Records shown:

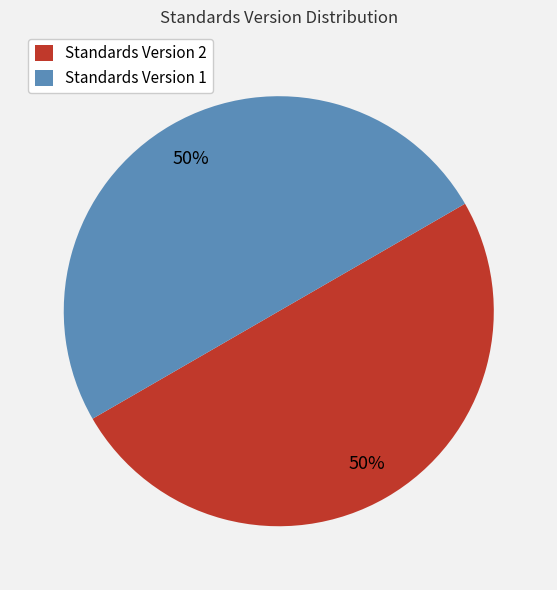

How many segments does this pie chart have?

2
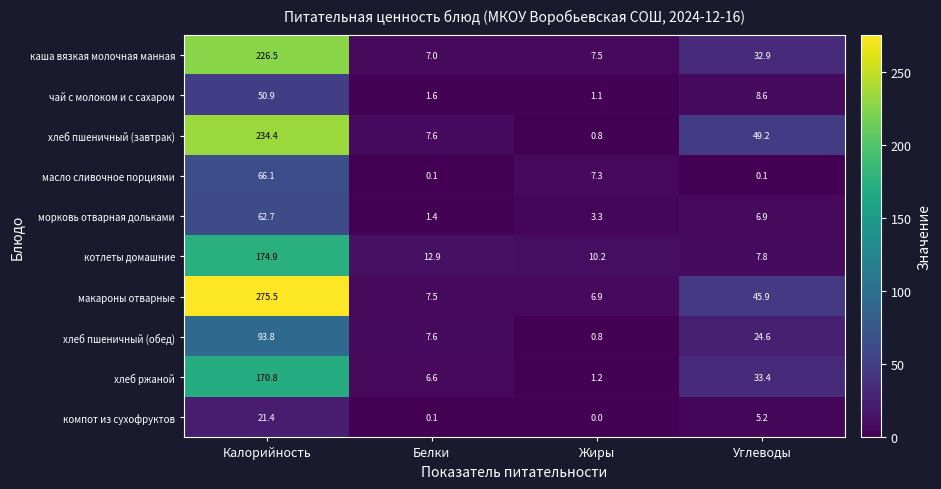

True or false: каша вязкая молочная манная has a value of 3.4 at Жиры.

False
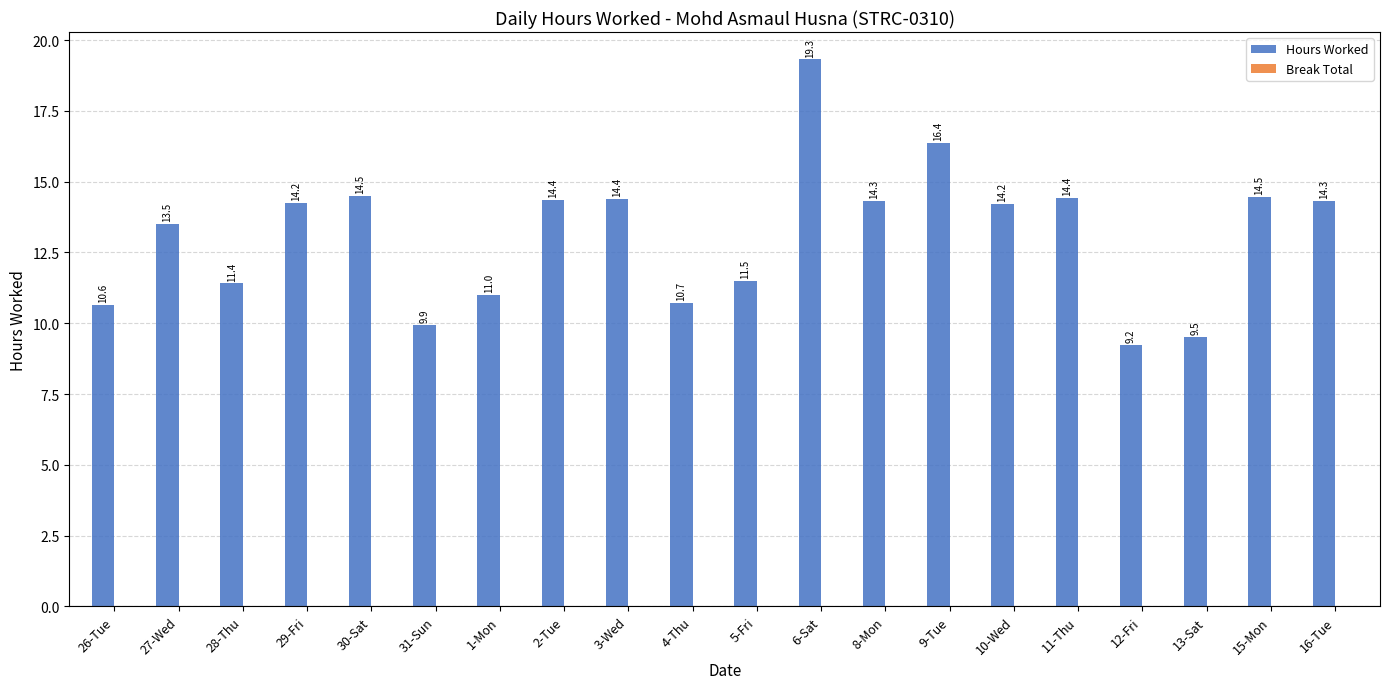

Between 5-Fri and 30-Sat, which is larger?

30-Sat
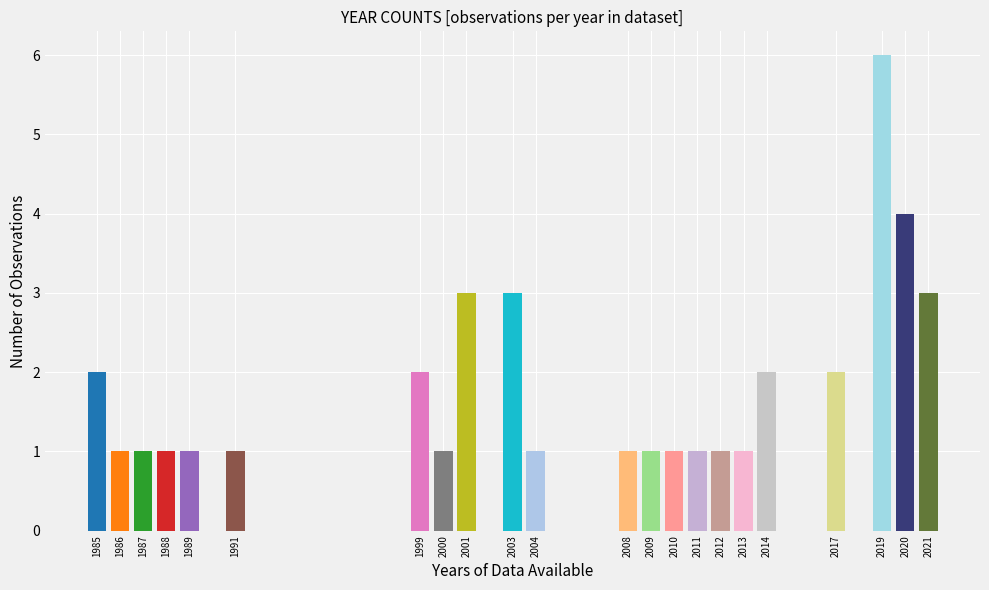

Reading left to right, what are all the values shown in this chart?

1985=2	1986=1	1987=1	1988=1	1989=1	1991=1	1999=2	2000=1	2001=3	2003=3	2004=1	2008=1	2009=1	2010=1	2011=1	2012=1	2013=1	2014=2	2017=2	2019=6	2020=4	2021=3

Exercise requirements: Render the text lines of all the entries above as a numbered list, skipping blank lines and leaving out the pictures.

Task result:
1. How many segments does this pie chart have?
2. 2
3. True or false: каша вязкая молочная манная has a value of 3.4 at Жиры.
4. False
5. Between 5-Fri and 30-Sat, which is larger?
6. 30-Sat
7. Reading left to right, what are all the values shown in this chart?
8. 1985=2	1986=1	1987=1	1988=1	1989=1	1991=1	1999=2	2000=1	2001=3	2003=3	2004=1	2008=1	2009=1	2010=1	2011=1	2012=1	2013=1	2014=2	2017=2	2019=6	2020=4	2021=3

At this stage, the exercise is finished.